Entries provided
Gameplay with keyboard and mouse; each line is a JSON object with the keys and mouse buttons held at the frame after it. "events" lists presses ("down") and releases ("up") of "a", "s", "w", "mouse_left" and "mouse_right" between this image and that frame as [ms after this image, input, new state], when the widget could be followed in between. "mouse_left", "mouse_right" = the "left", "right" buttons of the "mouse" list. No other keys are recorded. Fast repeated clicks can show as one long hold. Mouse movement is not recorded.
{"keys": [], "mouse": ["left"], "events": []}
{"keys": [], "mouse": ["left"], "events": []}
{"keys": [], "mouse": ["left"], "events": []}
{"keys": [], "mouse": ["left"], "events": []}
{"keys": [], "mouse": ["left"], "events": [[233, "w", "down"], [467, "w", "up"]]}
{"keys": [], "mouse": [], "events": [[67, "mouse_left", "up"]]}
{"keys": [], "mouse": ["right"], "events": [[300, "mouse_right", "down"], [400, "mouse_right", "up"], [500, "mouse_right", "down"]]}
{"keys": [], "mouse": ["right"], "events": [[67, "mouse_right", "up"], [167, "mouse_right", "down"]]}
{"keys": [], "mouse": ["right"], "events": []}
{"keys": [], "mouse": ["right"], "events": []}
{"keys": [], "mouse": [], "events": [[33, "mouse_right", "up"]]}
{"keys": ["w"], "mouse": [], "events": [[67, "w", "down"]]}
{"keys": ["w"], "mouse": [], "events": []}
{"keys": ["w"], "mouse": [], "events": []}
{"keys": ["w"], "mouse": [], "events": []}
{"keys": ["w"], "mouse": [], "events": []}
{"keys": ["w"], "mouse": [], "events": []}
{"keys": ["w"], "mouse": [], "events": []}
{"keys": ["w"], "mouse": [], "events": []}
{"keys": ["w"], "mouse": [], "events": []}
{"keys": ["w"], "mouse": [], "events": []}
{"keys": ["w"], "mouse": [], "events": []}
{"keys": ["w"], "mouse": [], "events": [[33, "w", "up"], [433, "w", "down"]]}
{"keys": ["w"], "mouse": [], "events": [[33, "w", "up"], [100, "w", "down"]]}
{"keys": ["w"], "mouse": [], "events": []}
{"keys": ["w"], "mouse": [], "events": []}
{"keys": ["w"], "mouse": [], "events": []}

What is required
Extract all lines from the data in which "down" is found.

Written answer
Gameplay with keyboard and mouse; each line is a JSON object with the keys and mouse buttons held at the frame after it. "events" lists presses ("down") and releases ("up") of "a", "s", "w", "mouse_left" and "mouse_right" between this image and that frame as [ms after this image, input, new state], when the widget could be followed in between. "mouse_left", "mouse_right" = the "left", "right" buttons of the "mouse" list. No other keys are recorded. Fast repeated clicks can show as one long hold. Mouse movement is not recorded.
{"keys": [], "mouse": ["left"], "events": [[233, "w", "down"], [467, "w", "up"]]}
{"keys": [], "mouse": ["right"], "events": [[300, "mouse_right", "down"], [400, "mouse_right", "up"], [500, "mouse_right", "down"]]}
{"keys": [], "mouse": ["right"], "events": [[67, "mouse_right", "up"], [167, "mouse_right", "down"]]}
{"keys": ["w"], "mouse": [], "events": [[67, "w", "down"]]}
{"keys": ["w"], "mouse": [], "events": [[33, "w", "up"], [433, "w", "down"]]}
{"keys": ["w"], "mouse": [], "events": [[33, "w", "up"], [100, "w", "down"]]}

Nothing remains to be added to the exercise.